Allah, Bilal'e ikram edecekti. 

Teslim olana Allah'ın lütfu çoktur. 

Teslim olmayanın ise boynunda bukağılar vardır. 

Zaman artık Bilal'i, Kabe'nin duvarlarına tırmanıp ümmetin "hürriyet marşını" gürlemesine gelmişti.

Ümmet, hürriyet marşını ilk ondan dinlemişti. 

Kainat, Bilal'in ağzından "Şehadet ederim ki, Allah'tan başka İlah yoktur. Yine şehadet ederim ki Muhammed(as) O'nun kulu ve elçisidir." haykırışıyla inliyordu. 

Bir özgürlük muştusuydu bu. 

Köleler özgürleşmişti artık. 

Efendilerine kardeş olmuşlardı. 

Hepsi aynı yolun yoldaşları olmuşlardı. 

Rengin, dilin, ırkın, makamın farkı yoktu artık. 

Sadece Allah'ın kulları olan güzel bir "KARDEŞLİK" vardı.!!

Bugün de George Floyd var. 

Amerika'nın siyah derilisi. 

O da "nefes alamıyorum" diyordu. 

Nefesini kesen Beyaz Adam'a yalvarıyordu. 

Beyaz Adam'ın elleri cebindeydi. 

Kibrin duruşunu resmediyordu sanki. 

Bu, en basit halim bile senden üstündür duruşuydu. 

Aslında Beyaz Adam hiç değişmemişti.

Bilal'in nefesini kesen Beyaz Adam'ın ruhu neyse bugünün Beyaz Adam'ının ruhu da oydu. 

Bunu birbirlerine vasiyet mi ettiler, yoksa ruhunu Şeytan'a adayanların ortak özelliği bu muydu? 

Ruhları hep aynı karanlıkta idi.

Beyaz Adam hiç duymuyordu, duymak istemiyordu George Floyd'un çığlığını. 

Belki de o an düşünmüştü, Floyd. 

Hiç bilmediği, hiç duymadığı, hiç tanımadığı bir Ebubekir'in çıkıp kendisini azad etmesini nasıl da arzu etmiştir. 

Belki George Floyd'a iman henüz ulaşmamıştı.

Ruhu özgür değildi. 

Fakat ne olursa olsun bedenler özgür olmalıydı. 
Tutsaklık insanın yaratılışına aykırıdır.

İnsanlar hür iradeleriyle tercihlerini sunmalıydılar. 

Oysa ortada ne hür irade ne de o iradeye saygı duyan insanlığın hoşgörüsü kalmıştı. 

Ah George Floyd ah! 

Ne biz Ebubekir olabildik, ne de Beyaz Adam'da merhametin kırıntısı kalmıştı. 
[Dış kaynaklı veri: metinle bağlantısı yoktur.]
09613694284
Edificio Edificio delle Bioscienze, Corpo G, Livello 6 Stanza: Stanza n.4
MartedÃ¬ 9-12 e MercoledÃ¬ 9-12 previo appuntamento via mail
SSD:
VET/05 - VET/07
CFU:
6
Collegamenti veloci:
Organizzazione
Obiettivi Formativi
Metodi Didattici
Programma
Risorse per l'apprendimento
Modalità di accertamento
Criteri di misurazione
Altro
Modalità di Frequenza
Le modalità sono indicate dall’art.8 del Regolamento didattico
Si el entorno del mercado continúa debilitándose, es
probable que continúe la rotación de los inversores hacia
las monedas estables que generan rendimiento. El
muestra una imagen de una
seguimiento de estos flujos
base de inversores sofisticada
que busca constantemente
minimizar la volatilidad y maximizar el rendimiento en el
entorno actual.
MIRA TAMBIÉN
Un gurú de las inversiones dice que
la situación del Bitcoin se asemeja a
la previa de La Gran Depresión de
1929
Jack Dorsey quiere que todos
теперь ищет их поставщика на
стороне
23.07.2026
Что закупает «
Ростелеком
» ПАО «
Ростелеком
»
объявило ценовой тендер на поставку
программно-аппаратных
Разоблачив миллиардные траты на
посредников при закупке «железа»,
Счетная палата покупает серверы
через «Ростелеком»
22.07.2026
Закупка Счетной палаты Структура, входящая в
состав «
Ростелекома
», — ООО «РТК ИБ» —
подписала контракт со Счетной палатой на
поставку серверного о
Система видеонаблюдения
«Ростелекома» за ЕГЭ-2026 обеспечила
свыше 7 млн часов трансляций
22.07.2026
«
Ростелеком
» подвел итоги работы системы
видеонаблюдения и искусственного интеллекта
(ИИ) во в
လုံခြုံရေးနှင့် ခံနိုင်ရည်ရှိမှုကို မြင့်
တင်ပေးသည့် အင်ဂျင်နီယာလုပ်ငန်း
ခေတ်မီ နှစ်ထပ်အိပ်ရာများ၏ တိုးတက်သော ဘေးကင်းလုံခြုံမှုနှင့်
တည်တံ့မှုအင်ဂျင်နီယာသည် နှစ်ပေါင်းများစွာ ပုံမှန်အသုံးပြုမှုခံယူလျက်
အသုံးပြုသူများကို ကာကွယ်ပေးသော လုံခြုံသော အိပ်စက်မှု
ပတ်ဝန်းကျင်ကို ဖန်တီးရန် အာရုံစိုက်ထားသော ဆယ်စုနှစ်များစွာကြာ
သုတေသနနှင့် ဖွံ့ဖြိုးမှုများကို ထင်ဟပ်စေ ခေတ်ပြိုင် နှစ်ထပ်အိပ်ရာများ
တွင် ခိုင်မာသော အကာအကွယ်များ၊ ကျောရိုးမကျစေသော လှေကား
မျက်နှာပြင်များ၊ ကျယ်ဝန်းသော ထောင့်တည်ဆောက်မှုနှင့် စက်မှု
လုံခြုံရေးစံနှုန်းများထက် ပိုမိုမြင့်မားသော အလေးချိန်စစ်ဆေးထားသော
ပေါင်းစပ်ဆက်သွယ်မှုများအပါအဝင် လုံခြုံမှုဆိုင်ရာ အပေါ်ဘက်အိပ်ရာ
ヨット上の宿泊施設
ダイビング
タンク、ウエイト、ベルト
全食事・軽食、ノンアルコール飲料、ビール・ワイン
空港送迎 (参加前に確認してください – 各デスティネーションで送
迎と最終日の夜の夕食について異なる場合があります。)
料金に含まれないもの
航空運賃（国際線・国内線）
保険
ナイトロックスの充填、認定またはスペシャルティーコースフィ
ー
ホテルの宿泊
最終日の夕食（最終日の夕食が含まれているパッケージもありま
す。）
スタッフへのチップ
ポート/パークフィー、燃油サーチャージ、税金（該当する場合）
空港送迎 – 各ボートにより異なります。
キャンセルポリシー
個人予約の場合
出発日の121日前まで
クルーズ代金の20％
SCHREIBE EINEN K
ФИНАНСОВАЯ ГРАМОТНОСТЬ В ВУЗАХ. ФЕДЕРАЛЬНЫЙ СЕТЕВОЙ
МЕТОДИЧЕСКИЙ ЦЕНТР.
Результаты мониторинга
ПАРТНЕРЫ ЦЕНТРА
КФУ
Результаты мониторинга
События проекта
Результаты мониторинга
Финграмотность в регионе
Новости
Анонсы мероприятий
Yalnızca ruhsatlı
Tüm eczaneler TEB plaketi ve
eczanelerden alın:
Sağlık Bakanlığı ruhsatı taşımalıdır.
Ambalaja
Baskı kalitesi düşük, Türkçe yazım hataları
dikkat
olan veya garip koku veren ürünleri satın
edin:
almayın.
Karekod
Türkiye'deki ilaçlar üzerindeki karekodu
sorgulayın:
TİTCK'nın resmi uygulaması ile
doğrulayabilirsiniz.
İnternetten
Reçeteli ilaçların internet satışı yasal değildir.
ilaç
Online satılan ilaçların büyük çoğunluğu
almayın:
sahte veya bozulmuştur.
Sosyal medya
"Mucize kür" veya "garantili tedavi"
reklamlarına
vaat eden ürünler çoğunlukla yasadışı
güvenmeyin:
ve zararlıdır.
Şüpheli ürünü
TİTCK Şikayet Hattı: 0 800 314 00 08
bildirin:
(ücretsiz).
Doğrusu biz Ebubekir olamadığımız için sen Beyaz Adam'a kurban oldun. 

Senin nefessiz kalman bizim Ebubekir olmayışımızdan dolayıydı. 

Aslında Ebubekir bir Medeniyettir. 

Evet, Ebubekir bizim medeniyetimizin temsilidir. 
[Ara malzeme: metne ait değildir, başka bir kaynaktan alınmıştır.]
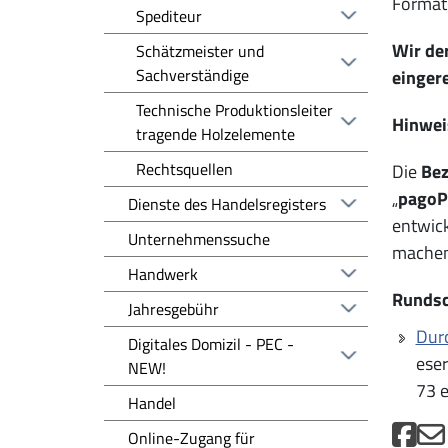
Format
Spediteur
Wir der
Schätzmeister und
Sachverständige
eingere
Technische Produktionsleiter
Hinwei
tragende Holzelemente
Rechtsquellen
Die
Be
„
pago
Dienste des Handelsregisters
entwick
Unternehmenssuche
machen
Handwerk
Rundsc
Jahresgebühr
Dur
Digitales Domizil - PEC -
eser
NEW!
73 e
Handel
Online-Zugang für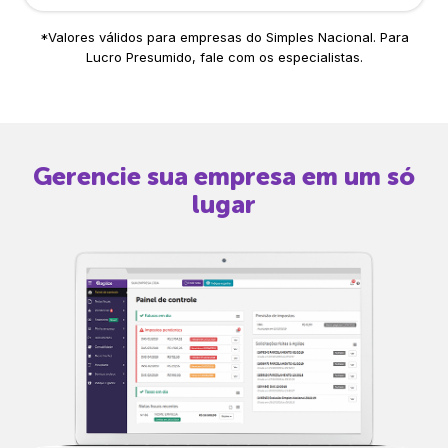
*Valores válidos para empresas do Simples Nacional. Para
Lucro Presumido, fale com os especialistas.
Gerencie sua empresa em um só
lugar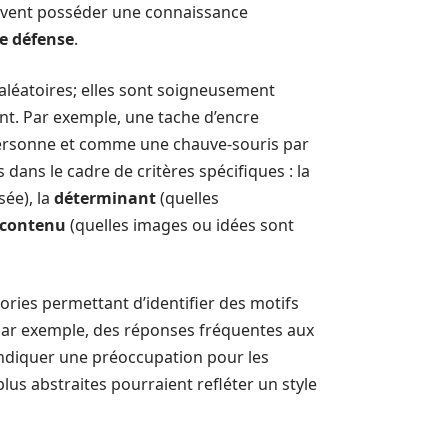
ivent posséder une connaissance
e défense
.
léatoires; elles sont soigneusement
ent. Par exemple, une tache d’encre
personne et comme une chauve-souris par
dans le cadre de critères spécifiques : la
sée), la
déterminant
(quelles
contenu
(quelles images ou idées sont
ries permettant d’identifier des motifs
 Par exemple, des réponses fréquentes aux
ndiquer une préoccupation pour les
lus abstraites pourraient refléter un style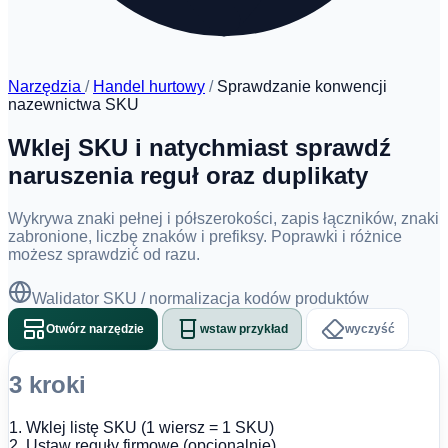
Narzędzia
/
Handel hurtowy
/
Sprawdzanie konwencji
nazewnictwa SKU
Wklej SKU i natychmiast sprawdź
naruszenia reguł oraz duplikaty
Wykrywa znaki pełnej i półszerokości, zapis łączników, znaki
zabronione, liczbę znaków i prefiksy. Poprawki i różnice
możesz sprawdzić od razu.
Walidator SKU / normalizacja kodów produktów
Otwórz narzędzie
wstaw przykład
wyczyść
3 kroki
1. Wklej listę SKU (1 wiersz = 1 SKU)
2. Ustaw reguły firmowe (opcjonalnie)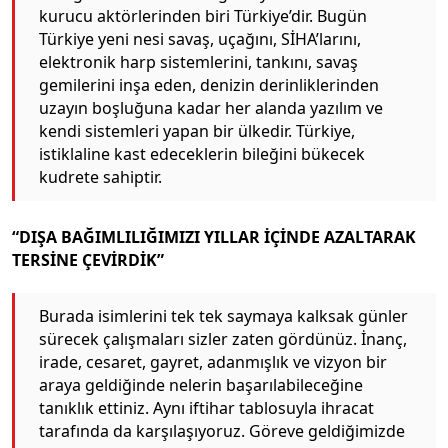
kurucu aktörlerinden biri Türkiye’dir. Bugün
Türkiye yeni nesi savaş, uçağını, SİHA’larını,
elektronik harp sistemlerini, tankını, savaş
gemilerini inşa eden, denizin derinliklerinden
uzayın boşluğuna kadar her alanda yazılım ve
kendi sistemleri yapan bir ülkedir. Türkiye,
istiklaline kast edeceklerin bileğini bükecek
kudrete sahiptir.
“DIŞA BAĞIMLILIĞIMIZI YILLAR İÇİNDE AZALTARAK
TERSİNE ÇEVİRDİK”
Burada isimlerini tek tek saymaya kalksak günler
sürecek çalışmaları sizler zaten gördünüz. İnanç,
irade, cesaret, gayret, adanmışlık ve vizyon bir
araya geldiğinde nelerin başarılabileceğine
tanıklık ettiniz. Aynı iftihar tablosuyla ihracat
tarafında da karşılaşıyoruz. Göreve geldiğimizde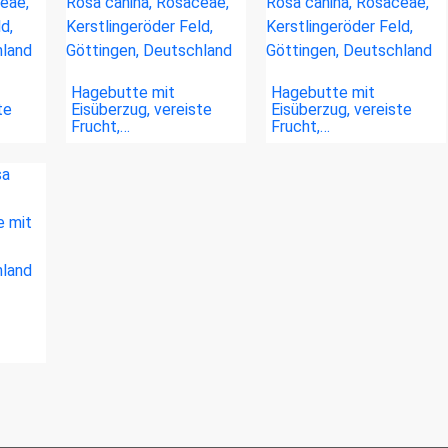
Hagebutte mit
Hagebutte mit
te
Eisüberzug, vereiste
Eisüberzug, vereiste
Frucht,…
Frucht,…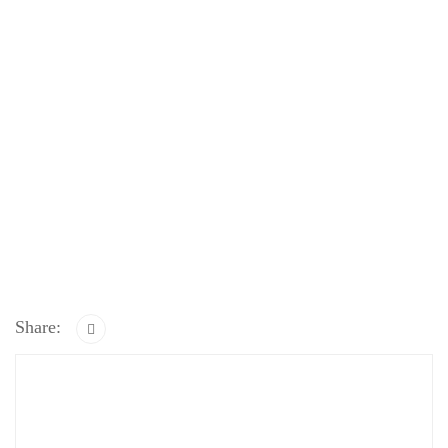
Share: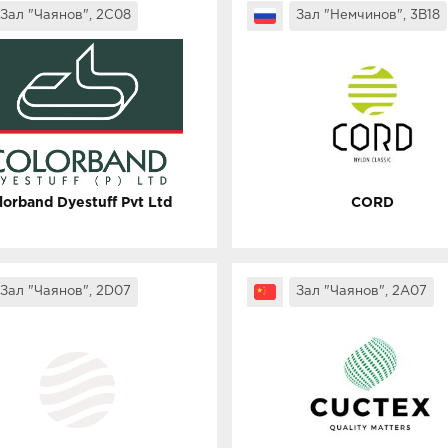
Зал "Чаянов", 2C08
Зал "Немчинов", 3B18
lorband Dyestuff Pvt Ltd
CORD
Зал "Чаянов", 2D07
Зал "Чаянов", 2A07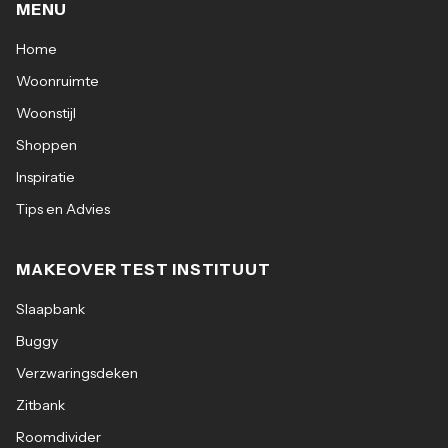
MENU
Home
Woonruimte
Woonstijl
Shoppen
Inspiratie
Tips en Advies
MAKEOVER TEST INSTITUUT
Slaapbank
Buggy
Verzwaringsdeken
Zitbank
Roomdivider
Özgürleştiren, azad eden, kibirlenmeyen, herkesi kendisine kardeş yapan, merhamet eden, paylaşan, insanların acılarını-yaralarını saran, açları doyuran, esirlere seve seve yemek yediren, yaşatan, ayakta tutan, doğruluktan şaşmayan, kısacası kula kul değil yalnızca Allah'a kul olan bir medeniyetin resmidir Ebubekir. 
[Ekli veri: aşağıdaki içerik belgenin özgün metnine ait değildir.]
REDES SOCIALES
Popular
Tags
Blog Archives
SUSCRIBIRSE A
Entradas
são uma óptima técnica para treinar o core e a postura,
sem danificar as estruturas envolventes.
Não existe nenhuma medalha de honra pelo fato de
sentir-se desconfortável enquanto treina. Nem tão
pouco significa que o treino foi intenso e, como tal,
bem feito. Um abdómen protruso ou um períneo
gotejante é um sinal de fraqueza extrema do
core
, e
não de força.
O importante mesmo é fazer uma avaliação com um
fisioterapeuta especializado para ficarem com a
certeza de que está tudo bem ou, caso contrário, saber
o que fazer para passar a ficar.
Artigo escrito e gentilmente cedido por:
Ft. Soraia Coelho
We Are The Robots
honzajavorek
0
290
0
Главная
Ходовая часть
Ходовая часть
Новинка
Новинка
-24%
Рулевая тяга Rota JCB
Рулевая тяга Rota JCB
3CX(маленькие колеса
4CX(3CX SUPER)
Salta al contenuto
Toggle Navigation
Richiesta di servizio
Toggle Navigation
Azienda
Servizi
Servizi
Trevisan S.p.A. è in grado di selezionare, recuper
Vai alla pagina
Ebubekir'in medeniyeti böyleydi. 

Ebubekir'in medeniyetinde Bilaller hiç nefessiz kalır mı? Kalmazdı. 

Oysa Ebubekir bu medeniyeti bize miras bırakmıştı. Fakat biz sonradan mirasyedi bir ümmet olduk.

Güçlüler zayıfları, zalimler mazlumları her gün nefessiz bırakır. Ne nefes olabildik mazlumlara ne de onların diyetlerini ödeyecek bir yüreğimiz var. 

Haktır ki, insanlığın yaşadığı zulmün hesabı, vurdumduymaz ve sorumsuz Müslümanlardan da sorulacaktır. 

Ah Kara Adam ah! 

Affet bizi.

Belki sen bir Bilal olabilirdin ama biz hiç bir zaman Ebubekir olamadık.

Acımız, acziyetimiz senden büyüktür.